I’ve recently started being a DJ (disc jockey) in New York City. It’s something I’ve always wanted to do. I went through some “enough-ness,” but now the question changed to me asking myself, “Am I young enough” “Aren’t most DJs young and male?” It’s not that the disease of “not “enoughness” goes away, I believe we all struggle with this at some point in our life.  But the more self-compassion and awareness we can bring to these inner conversations, the better able we are to make sure that they do not overstep their boundaries and step on our dreams.


Before I got to the place of being able to say, “I DJ,” there was a lot of work I had to do. I did an intense internship in Washington D.C. and have worked a few parties and events in which I did not get home until after midnight – when 10:00pm is my bedtime. Yet, I love inspiring people. I love energy making and, in being a DJ, I can lead people through a journey of joy. People love to dance and I’m going to figure out how I can create a way for that to happen between the hours of 7pm and 10pm.


As your dream stretches and grows, it becomes more challenging. I call that “dream building.”


If you have a dream, you must put it in writing. Put it on paper and talk about in public, otherwise life will get in the way and you’ll give up on your dream before your dream gives up on you.


We’re all human, after all.
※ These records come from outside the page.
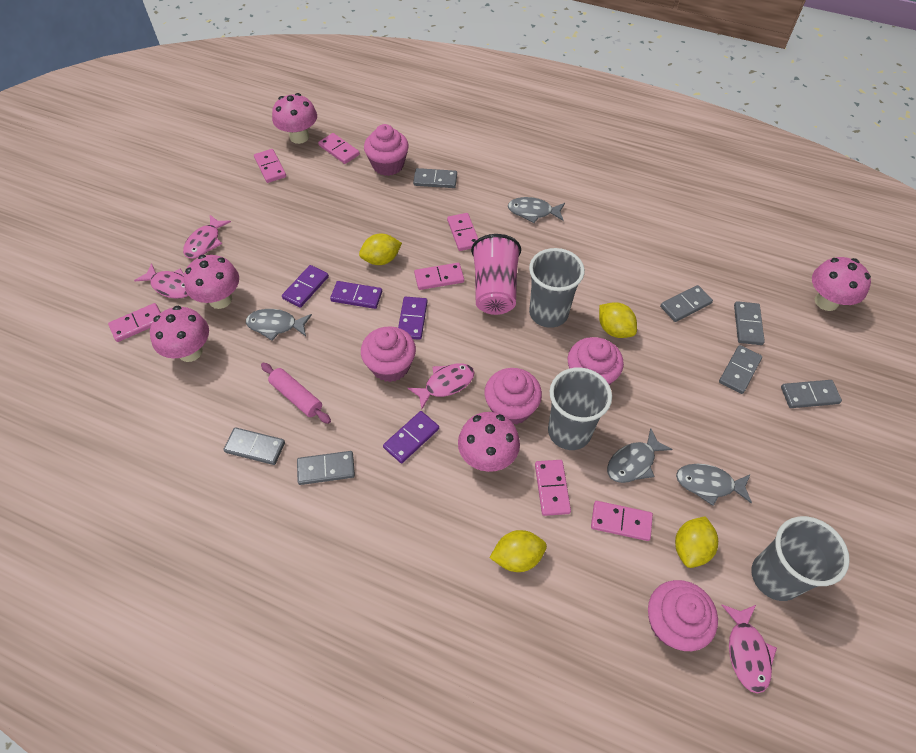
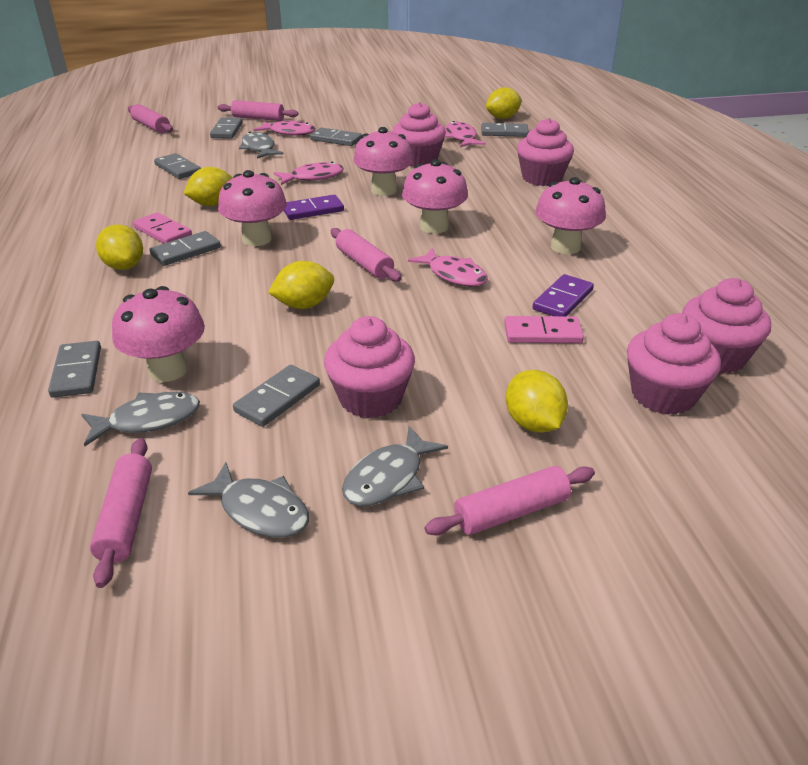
grey cup: [529,248,585,328] [548,368,612,450] [752,516,850,601] = 3 -> none = 0
pink cup: [471,234,521,315] = 1 -> none = 0
pink domino: [108,303,161,342] [254,149,286,183] [318,133,360,164] [414,263,464,290] [447,213,478,251] [535,460,571,516] [591,501,653,541] = 7 -> [133,212,192,243] [504,316,584,343] = 2
pink rolling pin: [261,363,331,424] = 1 -> [90,438,152,588] [128,104,173,133] [218,100,299,121] [331,228,402,282] [424,466,595,536] = 5
purple domino: [282,265,329,308] [330,281,382,309] [383,411,439,464] [398,297,427,340] = 4 -> [284,195,344,220] [533,274,594,316] = 2
yellow lemon: [359,234,402,265] [490,530,547,572] [599,302,637,338] [675,516,718,568] = 4 -> [96,224,143,270] [183,167,233,206] [268,261,334,309] [486,87,522,119] [506,370,568,433] = 5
We need to recognize that, in the end, it is not about reaching the goal that counts, it’s about who you become along the way, and never forgetting the world is waiting for your dream too.
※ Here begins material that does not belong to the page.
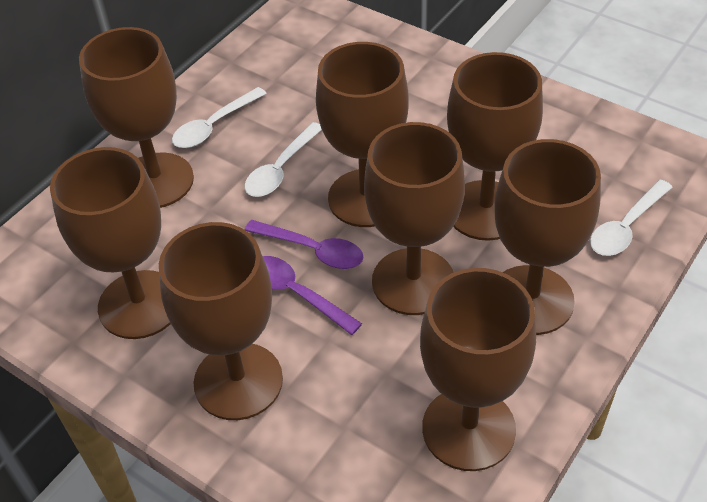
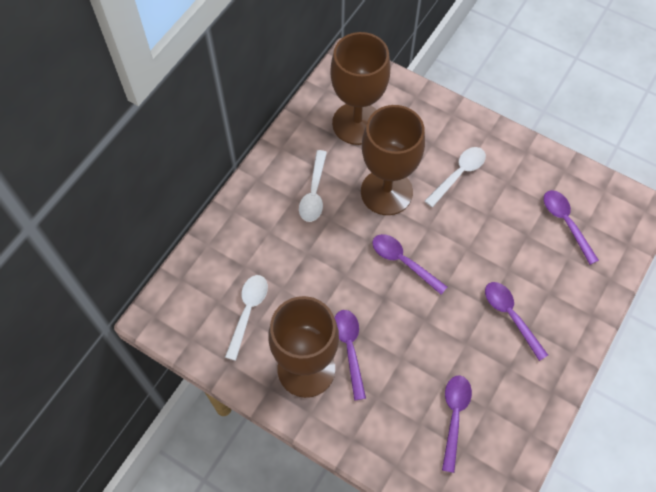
brown goblet: [50,147,171,339] [79,27,194,208] [159,222,283,420] [316,42,409,227] [364,122,465,315] [420,268,536,471] [447,52,543,241] [494,139,601,335] = 8 -> [268,296,339,398] [330,32,390,145] [361,105,425,215] = 3
purple spoon: [245,220,364,269] [263,256,362,335] = 2 -> [334,310,366,401] [372,234,447,295] [442,376,472,473] [485,282,548,361] [544,190,599,265] = 5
Q: Other than the written word, what’s another great way to tell a story? Why?


Interviews or podcasts are great ways to tell a story because it is really just a conversation. The written word is good if it builds a relationship with the reader -- a conversation through a podcast does the same thing. One question can open up memories for the listener and the interviewee that he/she might not otherwise remember. Podcasts are fabulous ways to open doorways to and collaborate with an audience as they remember their own stories and relate them to the person being interviewed.


Q: If you were unable to do you’re doing now – what would you do?


A: I would travel the world. In fact, this might be my next project – my next book. I’m thinking of not taking a year off but, instead, taking a year to travel to twelve different countries. I’ll spend a month exploring each one.  Here’s how I see it working: I’ll spend the first week getting rooted, moving in and learning the ropes. The second week, I’ll invite a friend to join me to explore the area. The third week, I’ll find a way to do something that gives back to the country I’m visiting. And finally, the last week I will leave open for unexpected adventures.


Q: If Martians landed and you were asked to represent all of humanity by giving them one book, what book would that be?


A: I would give them The Four Agreements – by don Miguel Ruiz. If we truly lived by these four agreements, we would represent the best of humanity.


  • Be impeccable with your word.

  • Don’t take anything personally.

  • Don’t make assumptions.

  • Always do your best.


I did a program called Stand for Five trying to get people to sit less. I did a whole segment on the four agreements and got a shout-out from don Miguel Ruiz himself. Such fun to get a shout-out from the author!


No matter what it is, I believe you can read it and learn it to teach it. But you have to live it to preach it. You have to embody the lesson. So how do you teach courage and positivity? You embody it. You teach it by living it. Showing up each day and doing the best you can. Now that is perfect.